After the three weeks’ honeymoon they returned, and on the very day following her arrival I had an encounter with Claude and discovered how deeply she disliked me.
I was coming from the gallery when we met.
“I should have thought you would have finished the work by now,” she said.
“I remember how well advanced you were at Christmas time.”
“Restoring pictures is a very exacting task. And the col lection in the gallery has been sadly neglected.”
“But I thought it would present little difficulty to such an expert.”
“There are always difficulties and a great deal of patience is required.”
“Which is why you need such concentration and cannot work all day?”

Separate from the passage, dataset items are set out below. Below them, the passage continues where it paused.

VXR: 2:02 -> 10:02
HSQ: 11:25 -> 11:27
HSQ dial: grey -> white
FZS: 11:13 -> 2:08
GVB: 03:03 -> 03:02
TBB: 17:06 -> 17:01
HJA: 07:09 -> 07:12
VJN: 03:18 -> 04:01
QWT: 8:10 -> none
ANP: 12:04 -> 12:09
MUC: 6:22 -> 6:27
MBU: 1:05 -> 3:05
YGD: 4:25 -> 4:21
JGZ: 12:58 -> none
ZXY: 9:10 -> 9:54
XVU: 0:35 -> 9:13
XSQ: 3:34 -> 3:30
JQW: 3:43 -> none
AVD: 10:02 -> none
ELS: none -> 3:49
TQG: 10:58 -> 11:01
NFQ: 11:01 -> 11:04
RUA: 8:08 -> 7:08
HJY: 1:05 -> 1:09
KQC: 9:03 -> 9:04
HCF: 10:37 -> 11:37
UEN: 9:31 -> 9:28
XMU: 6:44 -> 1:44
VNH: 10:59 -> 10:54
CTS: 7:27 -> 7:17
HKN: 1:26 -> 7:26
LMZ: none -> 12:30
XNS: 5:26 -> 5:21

So she had noticed my method! And was she hinting that I was wasting time in order to prolong my stay at the castle?
I said warmly: “You can be assured, Madame de la Talle, that I shall finish the pictures as quickly as possible.”
She bowed her head.
“It is a pity that they could not have been completed in time for the ball which we are giving to our friends. I expect you, like the rest of the household, are looking forward to the second ball.”
She swept past me before I had time to answer. She was clearly indicating that she would not expect to see me at the first. I wanted to cry out: “But the Comte has already invited me. And he is still the master of the house!”
I went to my room and looked at the green velvet dress.
Why shouldn’t I go? He had asked me and he would expect me. What a triumph to be welcomed by him under the haughty nose of the new Madame de la Talle.
But by the night of the ball I had changed my mind. He had not found an opportunity of being with me. Did I really think that he would take my side against hers?